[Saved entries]
====================

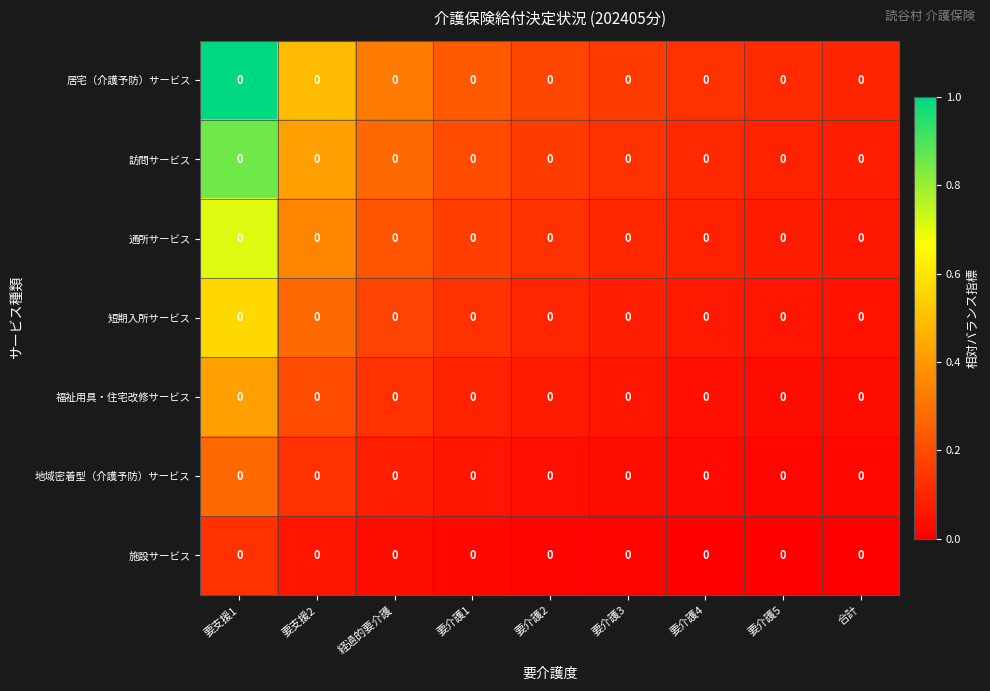

Count the 訪問サービス values in the range 0 to 1.

9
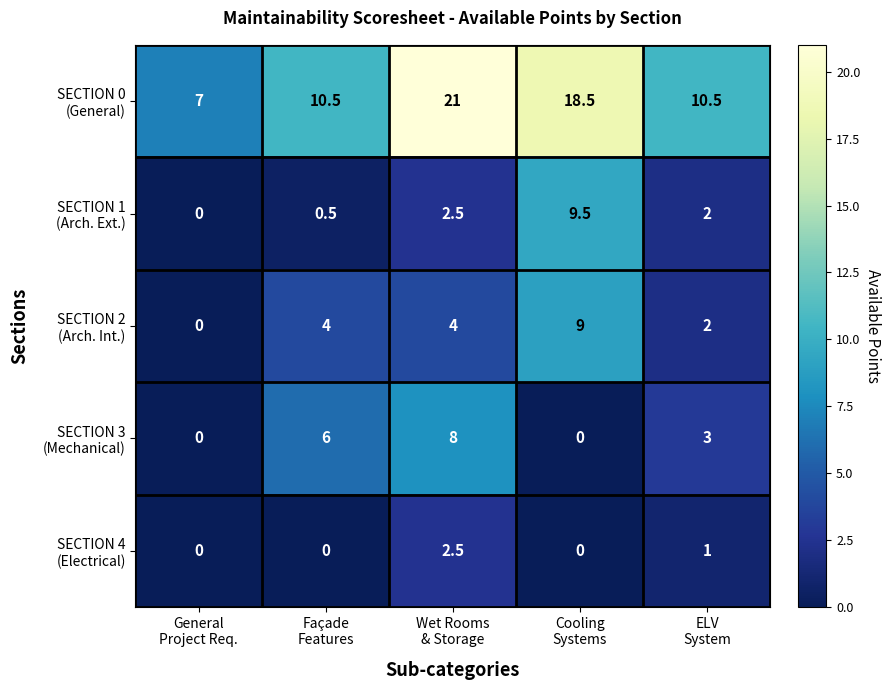

What is the maximum value shown in the chart?

21.0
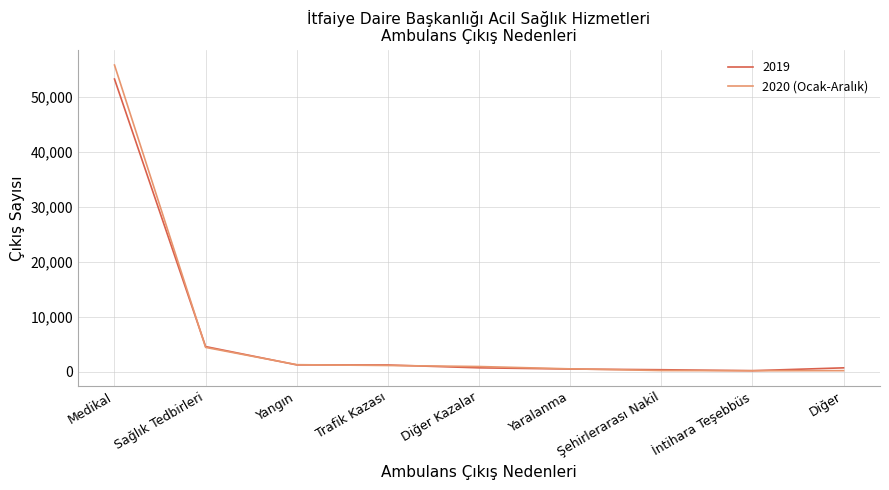

What is the greatest value displayed?

55722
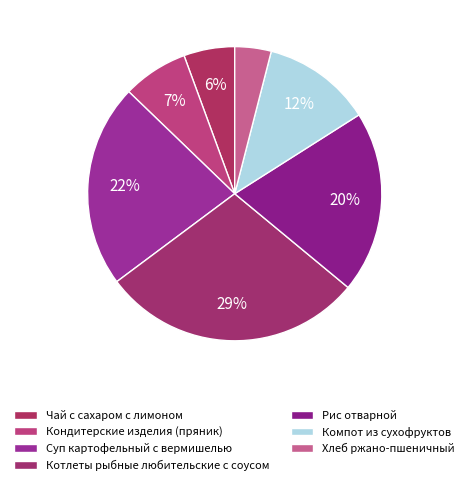

Which slice is the smallest?

Хлеб ржано-пшеничный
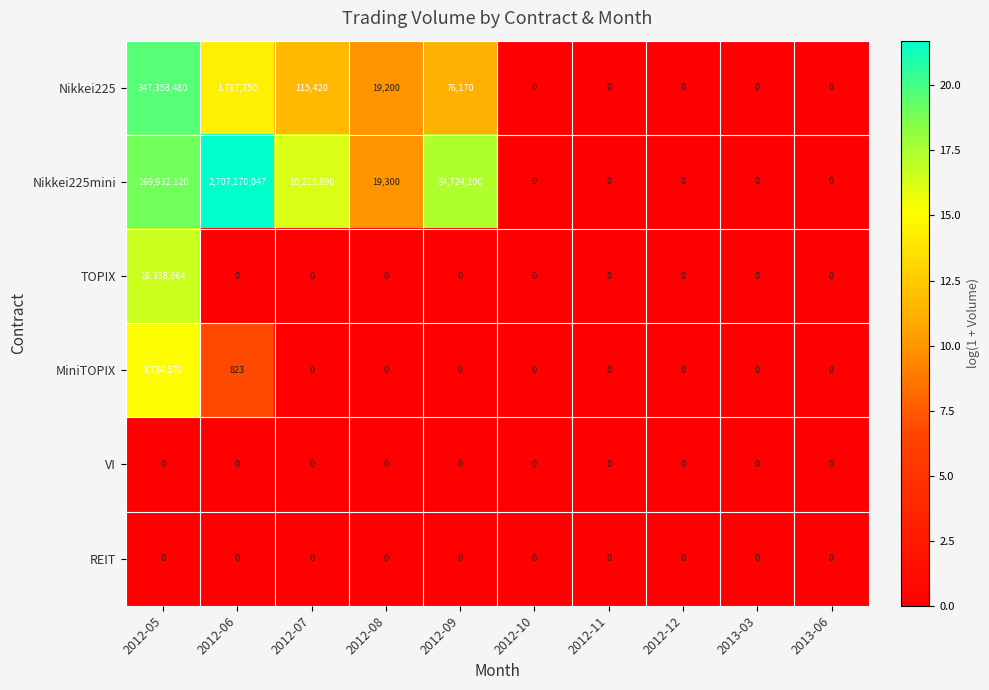

The value of TOPIX at 2012-07 is 0. True or false?

True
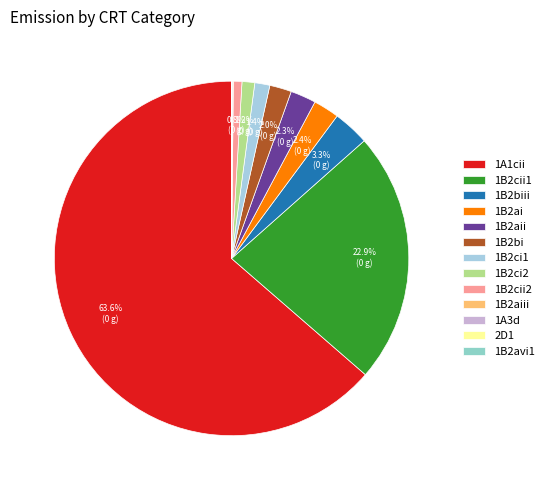

Which category accounts for the majority?

1A1cii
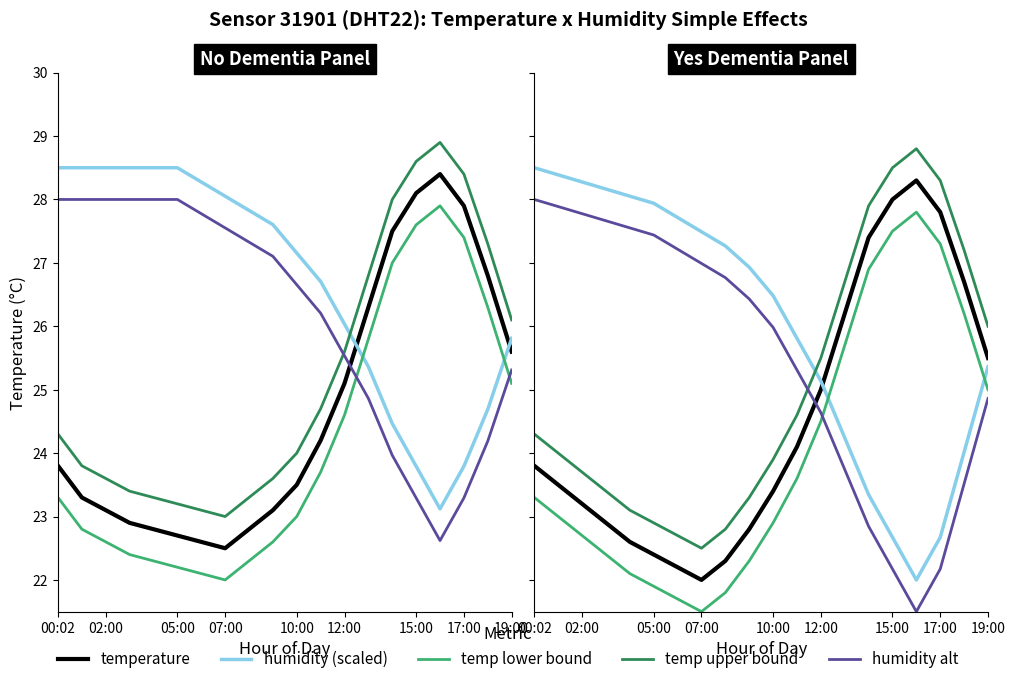

Which has a higher value, 02:00 or 14?

14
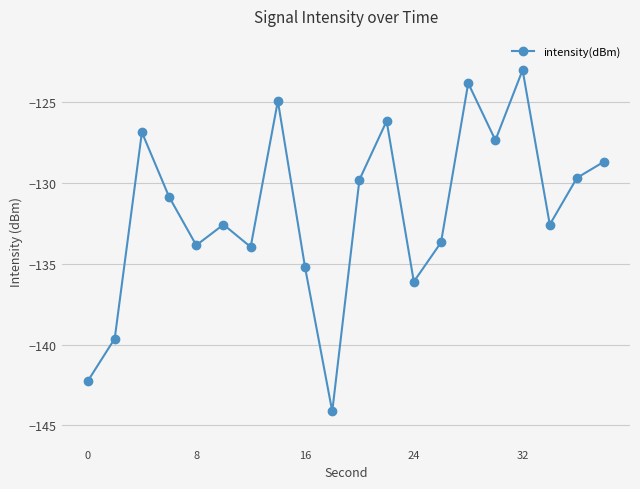

What is the maximum value shown in the chart?

-123.0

====================

**WORK REQUIRED**.
Copy all of the records above word for word, leaving the pictures out of your copy.

**RESPONSE AREA**.
Count the 訪問サービス values in the range 0 to 1.

9

What is the maximum value shown in the chart?

21.0

What is the greatest value displayed?

55722

Which slice is the smallest?

Хлеб ржано-пшеничный

The value of TOPIX at 2012-07 is 0. True or false?

True

Which category accounts for the majority?

1A1cii

Which has a higher value, 02:00 or 14?

14

What is the maximum value shown in the chart?

-123.0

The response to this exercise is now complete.